Selected text:
►

Sometimes in seeking directions we are given choices, several ways to go. Sometimes these choices are driven by traffic, or construction or just direct versus indirect routes. But when given several choices, we can pick the one that best suits us. So we could say, “I chose a way out of those offered.”  The phrases in John 14 do not offer us a choice, like Jesus is one of many options for eternal life and salvation. The wording is very clear, Jesus is the way, period. That doesn’t set right with a lot of people. They want more options. Or they think it’s arrogant and audacious for someone to make themselves the only way. This was true in Jesus day as well. And it would certainly be an audacious statement if Jesus isn’t who He says He is. 

C. S. Lewis has a famous conclusion regarding this. Lewis said our choices, in reading Jesus’ declaration that He is the Way, are to see Jesus as a liar, a lunatic or The Lord.*  If Jesus is a liar, why would anyone who believed him a liar also claim He was a good man, good teacher, good role model? A lot of people see Jesus as just that. They don’t believe He is who He said He is, God. But they do believe He has a lot of good things to offer, like telling us to love one another.  But why accept statements from someone claiming to be God, if we don’t believe he is God? Why would we accept anything from a known liar?  And what type of person would lie to us about such important things? Certainly not a good person. That person is surely not someone to follow or listen to. In fact he’d be as imposter trying to trick us.

And if Jesus is not a liar, what other type of person makes such claims? Lots of people have claimed to be Jesus, or the Messiah. Most of them are declared mental, insane. All of them are ignored by most sane people. No one claims that a lunatic’s words are profitable for living a good life. They are crazy.to claim they are God.  Who believes a crazy person, other than other deluded people (like those who have followed so-called Messiahs to their death)? Yet, lots of people take Jesus’ words and trust them, saying He is a good teacher, a prophet, but do not believe true what He claimed about being God. If they like what Jesus has to say, but disbelieve his assertion that He is God, are they not trusting in a liar or a lunatic? What other choice is there? Jesus was either speaking truth, or He was deluded, or worse, a liar.

◄

Written task 1:
In the passage on Jesus as the Way, list the three ways of seeing Jesus that C. S. Lewis is said to offer.
Written task 2:
Write a continuation of the passage on Jesus as the Way, starting right after its final sentence.

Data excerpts
►

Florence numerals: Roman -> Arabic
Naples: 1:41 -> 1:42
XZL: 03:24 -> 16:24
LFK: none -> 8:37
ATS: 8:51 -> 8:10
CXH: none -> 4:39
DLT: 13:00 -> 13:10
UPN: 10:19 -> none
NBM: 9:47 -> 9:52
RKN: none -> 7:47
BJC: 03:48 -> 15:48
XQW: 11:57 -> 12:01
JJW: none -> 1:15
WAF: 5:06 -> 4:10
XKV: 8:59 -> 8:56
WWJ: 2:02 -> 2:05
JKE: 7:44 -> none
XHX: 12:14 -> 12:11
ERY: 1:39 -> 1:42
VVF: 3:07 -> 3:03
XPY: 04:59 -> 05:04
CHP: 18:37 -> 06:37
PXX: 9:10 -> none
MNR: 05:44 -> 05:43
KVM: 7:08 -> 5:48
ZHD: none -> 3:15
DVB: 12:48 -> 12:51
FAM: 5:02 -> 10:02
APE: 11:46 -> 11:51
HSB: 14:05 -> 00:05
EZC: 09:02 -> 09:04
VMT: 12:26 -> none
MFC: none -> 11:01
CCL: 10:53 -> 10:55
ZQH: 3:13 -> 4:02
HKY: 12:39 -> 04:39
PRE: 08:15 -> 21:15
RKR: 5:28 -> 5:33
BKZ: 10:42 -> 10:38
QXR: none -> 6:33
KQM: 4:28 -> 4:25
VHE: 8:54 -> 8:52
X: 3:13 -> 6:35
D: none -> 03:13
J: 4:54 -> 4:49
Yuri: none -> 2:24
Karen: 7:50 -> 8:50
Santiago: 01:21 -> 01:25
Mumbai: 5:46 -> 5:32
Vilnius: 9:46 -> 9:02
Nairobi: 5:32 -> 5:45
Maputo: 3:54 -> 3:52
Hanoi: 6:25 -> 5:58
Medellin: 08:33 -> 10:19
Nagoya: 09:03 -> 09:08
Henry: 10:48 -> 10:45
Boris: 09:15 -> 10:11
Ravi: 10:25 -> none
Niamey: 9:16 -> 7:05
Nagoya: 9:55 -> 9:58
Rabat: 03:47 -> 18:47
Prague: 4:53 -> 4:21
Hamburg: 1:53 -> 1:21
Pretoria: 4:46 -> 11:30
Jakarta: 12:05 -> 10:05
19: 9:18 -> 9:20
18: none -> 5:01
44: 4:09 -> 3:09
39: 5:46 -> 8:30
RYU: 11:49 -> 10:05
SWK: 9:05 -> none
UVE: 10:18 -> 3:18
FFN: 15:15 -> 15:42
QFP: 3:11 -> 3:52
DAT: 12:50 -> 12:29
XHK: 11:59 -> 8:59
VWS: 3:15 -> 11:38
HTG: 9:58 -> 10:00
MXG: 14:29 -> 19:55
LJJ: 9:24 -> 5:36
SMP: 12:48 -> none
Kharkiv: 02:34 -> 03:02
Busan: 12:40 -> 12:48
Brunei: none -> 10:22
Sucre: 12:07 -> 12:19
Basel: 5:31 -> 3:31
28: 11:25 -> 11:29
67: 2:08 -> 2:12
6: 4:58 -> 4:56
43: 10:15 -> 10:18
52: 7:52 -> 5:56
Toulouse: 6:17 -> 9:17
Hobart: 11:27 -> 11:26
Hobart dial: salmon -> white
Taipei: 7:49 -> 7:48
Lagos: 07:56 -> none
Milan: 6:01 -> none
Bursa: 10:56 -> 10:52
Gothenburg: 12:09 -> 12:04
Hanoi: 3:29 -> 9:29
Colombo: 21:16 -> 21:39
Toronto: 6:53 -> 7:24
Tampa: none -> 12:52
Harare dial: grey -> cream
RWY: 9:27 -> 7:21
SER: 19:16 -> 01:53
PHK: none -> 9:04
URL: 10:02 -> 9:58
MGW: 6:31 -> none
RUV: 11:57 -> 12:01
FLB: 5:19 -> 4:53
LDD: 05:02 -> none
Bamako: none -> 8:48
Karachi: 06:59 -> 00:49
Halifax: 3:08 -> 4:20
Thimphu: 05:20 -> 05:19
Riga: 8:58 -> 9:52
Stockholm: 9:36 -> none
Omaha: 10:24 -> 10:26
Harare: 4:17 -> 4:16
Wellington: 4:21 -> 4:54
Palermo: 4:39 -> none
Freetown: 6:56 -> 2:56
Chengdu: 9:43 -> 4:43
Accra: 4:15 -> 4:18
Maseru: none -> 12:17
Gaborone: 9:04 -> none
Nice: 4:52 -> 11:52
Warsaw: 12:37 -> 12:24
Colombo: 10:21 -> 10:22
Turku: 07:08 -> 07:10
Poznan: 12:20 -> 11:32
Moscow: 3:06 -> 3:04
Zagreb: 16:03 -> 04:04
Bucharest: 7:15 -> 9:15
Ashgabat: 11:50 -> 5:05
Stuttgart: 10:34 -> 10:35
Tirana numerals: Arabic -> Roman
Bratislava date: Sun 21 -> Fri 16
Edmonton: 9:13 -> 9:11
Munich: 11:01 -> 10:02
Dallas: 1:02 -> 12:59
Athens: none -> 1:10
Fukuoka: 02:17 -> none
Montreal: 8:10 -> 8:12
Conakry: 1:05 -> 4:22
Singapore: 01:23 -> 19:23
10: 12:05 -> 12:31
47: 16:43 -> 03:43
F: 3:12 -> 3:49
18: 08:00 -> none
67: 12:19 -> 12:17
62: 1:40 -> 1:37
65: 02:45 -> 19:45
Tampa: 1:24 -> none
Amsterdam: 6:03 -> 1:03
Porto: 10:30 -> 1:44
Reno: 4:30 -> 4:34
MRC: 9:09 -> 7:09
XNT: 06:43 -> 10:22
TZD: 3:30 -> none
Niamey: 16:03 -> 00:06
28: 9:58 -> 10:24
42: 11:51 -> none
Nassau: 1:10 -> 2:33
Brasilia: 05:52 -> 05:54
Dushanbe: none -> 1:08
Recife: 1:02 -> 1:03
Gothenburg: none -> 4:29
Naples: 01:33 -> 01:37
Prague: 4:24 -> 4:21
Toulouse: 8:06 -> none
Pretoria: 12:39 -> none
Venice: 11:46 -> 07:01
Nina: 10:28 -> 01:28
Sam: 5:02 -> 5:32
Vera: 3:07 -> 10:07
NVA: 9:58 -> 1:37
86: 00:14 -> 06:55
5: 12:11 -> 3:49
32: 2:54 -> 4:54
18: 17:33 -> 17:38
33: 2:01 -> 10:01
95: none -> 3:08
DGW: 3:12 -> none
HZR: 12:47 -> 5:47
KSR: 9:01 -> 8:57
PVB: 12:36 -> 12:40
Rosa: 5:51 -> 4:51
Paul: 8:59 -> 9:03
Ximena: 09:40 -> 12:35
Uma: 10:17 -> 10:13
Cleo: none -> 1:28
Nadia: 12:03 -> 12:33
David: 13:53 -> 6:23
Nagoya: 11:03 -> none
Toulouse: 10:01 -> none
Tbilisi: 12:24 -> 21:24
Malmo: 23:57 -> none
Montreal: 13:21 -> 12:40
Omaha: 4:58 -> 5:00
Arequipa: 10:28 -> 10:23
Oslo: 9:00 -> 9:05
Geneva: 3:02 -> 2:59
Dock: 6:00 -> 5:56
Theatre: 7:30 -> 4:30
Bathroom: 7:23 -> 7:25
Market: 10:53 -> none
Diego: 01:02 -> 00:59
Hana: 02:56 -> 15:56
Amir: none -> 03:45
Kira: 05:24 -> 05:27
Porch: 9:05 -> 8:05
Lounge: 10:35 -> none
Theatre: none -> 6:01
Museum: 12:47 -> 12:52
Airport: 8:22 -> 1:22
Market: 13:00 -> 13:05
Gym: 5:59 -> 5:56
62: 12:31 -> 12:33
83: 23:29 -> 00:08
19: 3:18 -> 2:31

◄

Written reply 1:
A liar, a lunatic, or The Lord.

Written reply 2:
If Jesus is not a liar or a lunatic, the only other explanation for the claims he made is that He was sanely telling us the truth. Jesus is God, who came in the flesh and offers us the way to eternal life. That is exactly why His words ring true and hold such power, because they came from God, not a mere human.

If I like Jesus’ words and sayings, but don’t believe He is God, the singular Way, I really need to reexamine my premises. Jesus claimed to be God and the only way to salvation. I can’t just like many of His words and ignore these pivotal I AM statements. Jesus doesn’t leave us room to pick and choose regarding Him. He either is or isn’t Who He claimed to be.

Jesus said “I AM the Way. What a comfort to have the Way laid out for us. We don’t have to make a path, or even find a path. It’s right there in the Person of Jesus. If we are searching for answers to life’s big questions; if we are looking for peace and reassurance in these tumultuous times, we need look no farther than Jesus. He is the Door and He is the Way. All I need do is accept and believe He is Whom He claimed to be, and follow Him through the door.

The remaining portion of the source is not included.